Bravo pour les 419 séquences de la France! J'apprecie vos conseils, cela va m'aider énormément ... Actually, it was my plan to follow that pathway to add to a prebuilt IQTREE tree new set of sequences ... the reason I have not pursued yet this pathway is because of visualization of such massive tree (>>> 50,000 sequences in keeping Metadata capabilities in a manner of NextStrain) ... I have ideas to break this data challenge but I dont have the manpower/time to address this visualization challenge at this time ... although, this may change in the future ... Continuer le travail pour la France. A bientôt. Merci. Sebastien.

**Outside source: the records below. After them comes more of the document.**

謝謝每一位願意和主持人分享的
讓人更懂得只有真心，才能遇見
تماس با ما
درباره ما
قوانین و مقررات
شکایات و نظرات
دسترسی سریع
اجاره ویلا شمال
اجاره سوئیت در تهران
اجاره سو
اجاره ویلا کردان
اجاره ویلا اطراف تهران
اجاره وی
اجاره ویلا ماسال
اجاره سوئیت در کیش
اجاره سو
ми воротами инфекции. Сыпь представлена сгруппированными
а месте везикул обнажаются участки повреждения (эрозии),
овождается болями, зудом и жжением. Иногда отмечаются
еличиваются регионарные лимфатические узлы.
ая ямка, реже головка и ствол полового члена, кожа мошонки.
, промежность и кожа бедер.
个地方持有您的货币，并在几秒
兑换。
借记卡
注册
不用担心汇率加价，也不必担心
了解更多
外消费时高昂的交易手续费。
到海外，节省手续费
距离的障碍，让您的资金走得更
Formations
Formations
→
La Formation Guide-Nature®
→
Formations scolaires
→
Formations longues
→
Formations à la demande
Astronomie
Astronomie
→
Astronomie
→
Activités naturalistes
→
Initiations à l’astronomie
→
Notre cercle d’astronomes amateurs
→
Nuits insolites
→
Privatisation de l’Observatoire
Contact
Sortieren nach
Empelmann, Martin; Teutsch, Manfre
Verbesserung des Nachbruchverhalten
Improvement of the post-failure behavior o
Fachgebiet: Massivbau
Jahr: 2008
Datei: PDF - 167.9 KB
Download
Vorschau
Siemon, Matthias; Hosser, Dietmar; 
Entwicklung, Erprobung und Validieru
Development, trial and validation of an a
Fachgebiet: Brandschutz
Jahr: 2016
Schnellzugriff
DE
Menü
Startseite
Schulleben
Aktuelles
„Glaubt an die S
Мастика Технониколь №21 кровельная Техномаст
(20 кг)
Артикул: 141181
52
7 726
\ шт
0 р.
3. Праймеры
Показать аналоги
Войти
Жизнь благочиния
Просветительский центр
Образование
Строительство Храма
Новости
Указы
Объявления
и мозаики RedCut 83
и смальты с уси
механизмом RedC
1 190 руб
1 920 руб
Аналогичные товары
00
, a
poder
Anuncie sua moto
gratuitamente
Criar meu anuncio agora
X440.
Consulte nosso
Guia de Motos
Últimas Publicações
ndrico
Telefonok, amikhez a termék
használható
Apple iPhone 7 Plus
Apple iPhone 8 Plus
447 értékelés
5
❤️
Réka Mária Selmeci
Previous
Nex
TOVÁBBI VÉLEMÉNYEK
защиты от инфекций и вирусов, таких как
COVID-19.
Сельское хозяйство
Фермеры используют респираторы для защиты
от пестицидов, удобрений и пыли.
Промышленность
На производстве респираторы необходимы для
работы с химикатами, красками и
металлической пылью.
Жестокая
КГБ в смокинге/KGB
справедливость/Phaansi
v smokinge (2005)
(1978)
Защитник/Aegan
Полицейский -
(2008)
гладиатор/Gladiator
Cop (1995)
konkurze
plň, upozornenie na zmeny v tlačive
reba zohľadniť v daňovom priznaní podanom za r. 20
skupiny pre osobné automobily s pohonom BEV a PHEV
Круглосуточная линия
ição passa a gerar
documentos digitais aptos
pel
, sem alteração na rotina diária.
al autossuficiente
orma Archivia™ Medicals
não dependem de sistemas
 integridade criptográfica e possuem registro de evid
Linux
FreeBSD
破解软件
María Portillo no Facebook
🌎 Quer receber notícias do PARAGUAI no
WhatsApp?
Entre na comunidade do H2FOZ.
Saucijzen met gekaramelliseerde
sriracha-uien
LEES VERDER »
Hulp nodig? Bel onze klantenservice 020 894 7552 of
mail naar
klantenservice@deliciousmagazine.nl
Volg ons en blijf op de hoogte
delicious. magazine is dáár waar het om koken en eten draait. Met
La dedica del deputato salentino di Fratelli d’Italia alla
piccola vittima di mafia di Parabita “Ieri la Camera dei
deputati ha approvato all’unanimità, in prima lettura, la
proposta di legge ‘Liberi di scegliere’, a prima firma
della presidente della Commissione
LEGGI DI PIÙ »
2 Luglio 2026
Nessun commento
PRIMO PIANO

fanninpm commented 2 years ago

Augur v18.0.0 was released not too long ago, and it adds the --use-fft flag to augur refine. Using this flag cut down augur refine's computational time considerably (from 57 minutes down to 35 minutes, on a rather large tree of ~3800 genomes).

I used the following patch to patch workflow/snakemake_rules/main_workflow.smk, which you should feel free to modify:

Patch to workflow/snakemake_rules/main_workflow.smk ```diff --- a/workflow/snakemake_rules/main_workflow.smk 2022-10-03 20:11:11.081133161 +0000 +++ b/workflow/snakemake_rules/main_workflow.smk 2022-10-03 20:12:06.449659266 +0000 @@ -843,7 +843,8 @@ divergence_unit = config["refine"]["divergence_unit"], clock_filter_iqd=f"--clock-filter-iqd {config['refine']['clock_filter_iqd']}" if config["refine"].get("clock_filter_iqd") else "", keep_polytomies = "--keep-polytomies" if config["refine"].get("keep_polytomies", False) else "", - timetree = "" if config["refine"].get("no_timetree", False) else "--timetree" + timetree = "" if config["refine"].get("no_timetree", False) else "--timetree", + use_fft = "" if config["refine"].get("no_timetree", False) or config["refine"]["date_inference"] != "marginal" else "--use-fft" conda: config["conda_environment"] shell: """ @@ -855,6 +856,7 @@ --output-node-data {output.node_data} \ --root {params.root} \ {params.timetree} \ + {params.use_fft} \ {params.keep_polytomies} \ --clock-rate {params.clock_rate} \ --clock-std-dev {params.clock_std_dev} \ ```

Does this sound good?

victorlin commented 2 years ago

@fanninpm that's great to hear! I'm not very involved in the TreeTime development, but I noticed that --use-fft was added to the Nextstrain monkeypox workflow then recently removed. @corneliusroemer is this because of https://github.com/nextstrain/augur/issues/1057? Do you think it'd be beneficial to add to the ncov workflow?

corneliusroemer commented 2 years ago

Yes @victorlin it would be good to add --use-fft to ncov in the mid-term, once we're sure that it's no longer buggy.

Maybe we can make an issue to add --use-fft to all of our computationally demanding workflows in the mid-term?